I do recall that Heathcliff preceded Garfield in the Sunday comic strips as a kid, so I was already aware of him when Ruby-Spears created their cartoon incarnation. I don't recall Dingbat, but I guess that must have followed after RS' initial pairing with Marmaduke, which I think is still the best because it had an awesome theme song sung by Scatman Crothers. (Let's face it, anything sung by Scatman is awesome) "The hot dog cat and the pussycat hound!"

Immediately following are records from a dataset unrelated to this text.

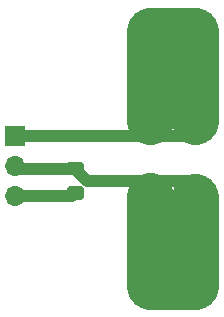
<source format=gbr>
G04 #@! TF.GenerationSoftware,KiCad,Pcbnew,(5.0.1)-rc2*
G04 #@! TF.CreationDate,2018-10-17T12:12:27+02:00*
G04 #@! TF.ProjectId,SensorV1,53656E736F7256312E6B696361645F70,rev?*
G04 #@! TF.SameCoordinates,Original*
G04 #@! TF.FileFunction,Copper,L1,Top,Signal*
G04 #@! TF.FilePolarity,Positive*
%FSLAX46Y46*%
G04 Gerber Fmt 4.6, Leading zero omitted, Abs format (unit mm)*
G04 Created by KiCad (PCBNEW (5.0.1)-rc2) date 2018-10-17 12:12:27*
%MOMM*%
%LPD*%
G01*
G04 APERTURE LIST*
G04 #@! TA.AperFunction,Conductor*
%ADD10C,0.100000*%
G04 #@! TD*
G04 #@! TA.AperFunction,SMDPad,CuDef*
%ADD11C,1.150000*%
G04 #@! TD*
G04 #@! TA.AperFunction,ComponentPad*
%ADD12R,1.700000X1.700000*%
G04 #@! TD*
G04 #@! TA.AperFunction,ComponentPad*
%ADD13O,1.700000X1.700000*%
G04 #@! TD*
G04 #@! TA.AperFunction,ViaPad*
%ADD14C,2.000000*%
G04 #@! TD*
G04 #@! TA.AperFunction,Conductor*
%ADD15C,4.000000*%
G04 #@! TD*
G04 #@! TA.AperFunction,Conductor*
%ADD16C,1.000000*%
G04 #@! TD*
G04 #@! TA.AperFunction,Conductor*
%ADD17C,0.300000*%
G04 #@! TD*
G04 APERTURE END LIST*
D10*
G04 #@! TO.N,Net-(10k1-Pad1)*
G04 #@! TO.C,10k1*
G36*
X150334505Y-73331204D02*
X150358773Y-73334804D01*
X150382572Y-73340765D01*
X150405671Y-73349030D01*
X150427850Y-73359520D01*
X150448893Y-73372132D01*
X150468599Y-73386747D01*
X150486777Y-73403223D01*
X150503253Y-73421401D01*
X150517868Y-73441107D01*
X150530480Y-73462150D01*
X150540970Y-73484329D01*
X150549235Y-73507428D01*
X150555196Y-73531227D01*
X150558796Y-73555495D01*
X150560000Y-73579999D01*
X150560000Y-74230001D01*
X150558796Y-74254505D01*
X150555196Y-74278773D01*
X150549235Y-74302572D01*
X150540970Y-74325671D01*
X150530480Y-74347850D01*
X150517868Y-74368893D01*
X150503253Y-74388599D01*
X150486777Y-74406777D01*
X150468599Y-74423253D01*
X150448893Y-74437868D01*
X150427850Y-74450480D01*
X150405671Y-74460970D01*
X150382572Y-74469235D01*
X150358773Y-74475196D01*
X150334505Y-74478796D01*
X150310001Y-74480000D01*
X149409999Y-74480000D01*
X149385495Y-74478796D01*
X149361227Y-74475196D01*
X149337428Y-74469235D01*
X149314329Y-74460970D01*
X149292150Y-74450480D01*
X149271107Y-74437868D01*
X149251401Y-74423253D01*
X149233223Y-74406777D01*
X149216747Y-74388599D01*
X149202132Y-74368893D01*
X149189520Y-74347850D01*
X149179030Y-74325671D01*
X149170765Y-74302572D01*
X149164804Y-74278773D01*
X149161204Y-74254505D01*
X149160000Y-74230001D01*
X149160000Y-73579999D01*
X149161204Y-73555495D01*
X149164804Y-73531227D01*
X149170765Y-73507428D01*
X149179030Y-73484329D01*
X149189520Y-73462150D01*
X149202132Y-73441107D01*
X149216747Y-73421401D01*
X149233223Y-73403223D01*
X149251401Y-73386747D01*
X149271107Y-73372132D01*
X149292150Y-73359520D01*
X149314329Y-73349030D01*
X149337428Y-73340765D01*
X149361227Y-73334804D01*
X149385495Y-73331204D01*
X149409999Y-73330000D01*
X150310001Y-73330000D01*
X150334505Y-73331204D01*
X150334505Y-73331204D01*
G37*
D11*
G04 #@! TD*
G04 #@! TO.P,10k1,1*
G04 #@! TO.N,Net-(10k1-Pad1)*
X149860000Y-73905000D03*
D10*
G04 #@! TO.N,Net-(10k1-Pad2)*
G04 #@! TO.C,10k1*
G36*
X150334505Y-75381204D02*
X150358773Y-75384804D01*
X150382572Y-75390765D01*
X150405671Y-75399030D01*
X150427850Y-75409520D01*
X150448893Y-75422132D01*
X150468599Y-75436747D01*
X150486777Y-75453223D01*
X150503253Y-75471401D01*
X150517868Y-75491107D01*
X150530480Y-75512150D01*
X150540970Y-75534329D01*
X150549235Y-75557428D01*
X150555196Y-75581227D01*
X150558796Y-75605495D01*
X150560000Y-75629999D01*
X150560000Y-76280001D01*
X150558796Y-76304505D01*
X150555196Y-76328773D01*
X150549235Y-76352572D01*
X150540970Y-76375671D01*
X150530480Y-76397850D01*
X150517868Y-76418893D01*
X150503253Y-76438599D01*
X150486777Y-76456777D01*
X150468599Y-76473253D01*
X150448893Y-76487868D01*
X150427850Y-76500480D01*
X150405671Y-76510970D01*
X150382572Y-76519235D01*
X150358773Y-76525196D01*
X150334505Y-76528796D01*
X150310001Y-76530000D01*
X149409999Y-76530000D01*
X149385495Y-76528796D01*
X149361227Y-76525196D01*
X149337428Y-76519235D01*
X149314329Y-76510970D01*
X149292150Y-76500480D01*
X149271107Y-76487868D01*
X149251401Y-76473253D01*
X149233223Y-76456777D01*
X149216747Y-76438599D01*
X149202132Y-76418893D01*
X149189520Y-76397850D01*
X149179030Y-76375671D01*
X149170765Y-76352572D01*
X149164804Y-76328773D01*
X149161204Y-76304505D01*
X149160000Y-76280001D01*
X149160000Y-75629999D01*
X149161204Y-75605495D01*
X149164804Y-75581227D01*
X149170765Y-75557428D01*
X149179030Y-75534329D01*
X149189520Y-75512150D01*
X149202132Y-75491107D01*
X149216747Y-75471401D01*
X149233223Y-75453223D01*
X149251401Y-75436747D01*
X149271107Y-75422132D01*
X149292150Y-75409520D01*
X149314329Y-75399030D01*
X149337428Y-75390765D01*
X149361227Y-75384804D01*
X149385495Y-75381204D01*
X149409999Y-75380000D01*
X150310001Y-75380000D01*
X150334505Y-75381204D01*
X150334505Y-75381204D01*
G37*
D11*
G04 #@! TD*
G04 #@! TO.P,10k1,2*
G04 #@! TO.N,Net-(10k1-Pad2)*
X149860000Y-75955000D03*
D12*
G04 #@! TO.P,J1,1*
G04 #@! TO.N,Net-(J1-Pad1)*
X144780000Y-71120000D03*
D13*
G04 #@! TO.P,J1,2*
G04 #@! TO.N,Net-(10k1-Pad1)*
X144780000Y-73660000D03*
G04 #@! TO.P,J1,3*
G04 #@! TO.N,Net-(10k1-Pad2)*
X144780000Y-76200000D03*
G04 #@! TD*
D12*
G04 #@! TO.P,J2,1*
G04 #@! TO.N,Net-(10k1-Pad1)*
X160020000Y-83820000D03*
D13*
G04 #@! TO.P,J2,2*
X160020000Y-81280000D03*
G04 #@! TD*
D12*
G04 #@! TO.P,J3,1*
G04 #@! TO.N,Net-(J1-Pad1)*
X160020000Y-64770000D03*
D13*
G04 #@! TO.P,J3,2*
X160020000Y-62230000D03*
G04 #@! TD*
D14*
G04 #@! TO.N,Net-(10k1-Pad1)*
X156210000Y-83820000D03*
G04 #@! TO.N,Net-(J1-Pad1)*
X156210000Y-64770000D03*
X156210000Y-62230000D03*
G04 #@! TO.N,Net-(10k1-Pad1)*
X156210000Y-81280000D03*
G04 #@! TD*
D15*
G04 #@! TO.N,Net-(J1-Pad1)*
X156210000Y-69850000D02*
X156210000Y-64770000D01*
G04 #@! TO.N,Net-(10k1-Pad1)*
X156210000Y-83820000D02*
X156210000Y-78740000D01*
X156210000Y-81280000D02*
X156210000Y-76200000D01*
D16*
X150885000Y-74930000D02*
X149860000Y-73905000D01*
X160265000Y-74930000D02*
X151130000Y-74930000D01*
D17*
X145025000Y-73905000D02*
X144780000Y-73660000D01*
D16*
X149860000Y-73905000D02*
X145025000Y-73905000D01*
D17*
X160020000Y-75175000D02*
X160265000Y-74930000D01*
D15*
X160020000Y-77715000D02*
X160020000Y-83820000D01*
X160020000Y-76322500D02*
X160020000Y-79107500D01*
D17*
X160020000Y-81280000D02*
X158660010Y-81280000D01*
X156210000Y-81280000D02*
X160020000Y-81280000D01*
D15*
X156210000Y-83820000D02*
X160020000Y-83820000D01*
D17*
G04 #@! TO.N,Net-(10k1-Pad2)*
X149615000Y-76200000D02*
X149860000Y-75955000D01*
D16*
X144780000Y-76200000D02*
X149615000Y-76200000D01*
G04 #@! TO.N,Net-(J1-Pad1)*
X160020000Y-71120000D02*
X144780000Y-71120000D01*
D17*
X160020000Y-66040000D02*
X160020000Y-64770000D01*
D15*
X160020000Y-69850000D02*
X160020000Y-64770000D01*
X160020000Y-64770000D02*
X160020000Y-62230000D01*
X156210000Y-67310000D02*
X156210000Y-62230000D01*
X156210000Y-62230000D02*
X160020000Y-62230000D01*
G04 #@! TD*
M02*

</source>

When Heathcliff's license switched from Ruby-Spears to DIC, I feel like the franchise lost something, though I can't put my finger on it.

gog magog said...

heathcliff was sort of a knock-off garfield in most people's minds yet the actual heathcliff comic strip that gained popularity in city dailies actually predates the existence of garfield. the inventor of heathcliff, the leather jacket and sunglasses wearing tough talkin kitty, was a failed jazz musician with pretentions towards fine art (however not evidenced in his most successful creation)

I dated a girl once who told me she cut out every heathcliff strip from her parents newspaper every day when she was a kid and she had amassed thousands of them. I fell more deeply in love with her on this information, only to be instantly cast out of love again when she informed me she had eventually decided this was all folly and thrown the lot into the garbage!